In 2002, a new news format was created with a local newscast (TUTV Informa) and an international newscast (TUTV Internacional); the newscasts were anchored by Gloria Soltero and David Reyes. TUTV also produced a weekly in-depth newscast on Sundays, called TUTV Analiza.

TUTV's programming received various awards. Locally, En Todas was awarded by the American Heart Association.
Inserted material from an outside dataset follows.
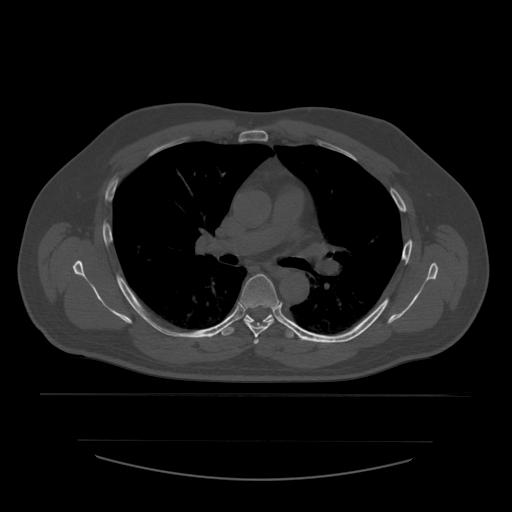
CT including the spine, one axial slice. Position 391 of 532 along the scan axis. Reconstruction kernel STANDARD. 120 kVp. Bone window (W 1800 / L 400 HU). 1.25 mm slice thickness. 512 × 512 image matrix, field of view 441 × 441 mm. Patient age 44 years. From the clinical record (not read from this slice): primary cancer: soft tissue sarcoma.
Structures marked on this image (semi-automatically segmented with operator editing):
- T4 vertebra: bounding box <254,339,259,344> (left, top, right, bottom; pixels)
- T5 vertebra: <241,274,279,338>
- T6 vertebra: <220,314,296,338>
Five productions received Emmy Award nominations and one of TUTV's producers received an Emmy in the Entertainment Program category.

On August 31, 2009, when TUTV was rebranded as "Puerto Rico TV", its news department was relaunched as Noticias 24/7; around this time, WIPR introduced a 24-hour news channel of the same name on channels 6.5 and 3.5.

On September 26, 2018, Noticias 24/7 was rebranded as Notiséis 360.

===List of original programs seen on WIPR-TV===

- Aquí Estamos with Shanira Blanco
- Estudio Actoral with Dean Zayas
- El Show De Chucho Avellanet
- Noches de Ayer with Tommy Muñiz
- Días de Cine with Edgardo Huertas
- En la Cancha with Tony Lebrón and Jerry González
- Esto lo hago Yo with Douglas Candelario
- Medios Sociales with Yizette Cifredo
- Sábados Sinfonicos
- Notiséis Especial
- Los Más Buscados
- Detrás del Fotógrafo
- Alianza al Día
- Música para Tus Oidos with Hermes Croatto
- Animaleando with Nynah
- Te Cuento lo que Leí
- Prohibido Olvidar
- Al Máximo con Geraldine
- Agenda Puerto Rico
- Impulso del Oeste
- En La Punta de la Lengua
- Travesías con Sabor
- Prohibido Olvidar

==Technical information==
===Subchannels===
The stations' signals are multiplexed:

Subchannels of WIPR-TV and WIPM-TV
| Channel |  | Res. | Short name |  | Programming |
| WIPR-TV | WIPM-TV | WIPR-TV | WIPM-TV |
| 6.1 | 3.1 | 1080i | WIPR-HD | WIPM-HD | Main WIPR-TV programming |
| 6.2 | 3.2 | 480i | WIPR-D2 | WIPM-D2 | WIPR 940AM (Audio only) |
| 6.3 | 3.3 | 720p | KIDS HD |  | Kids TV Puerto Rico |

===Digital and high definition===
WIPR-TV, the island's first public television station, also became the first in the evolution to digital and high definition.

On July 7, 2008, President Víctor J. Montilla (now, Executive VP & general manager of New Channels at WORA-TV) held a press conference at the station, where he inaugurated WIPR-TV's high-definition facilities. TUTV became the first station in Puerto Rico to produce and broadcast in high-definition format. The station upgraded its lighting and built new sets as part of the transition. The first program to be transmitted in this format was Contigo.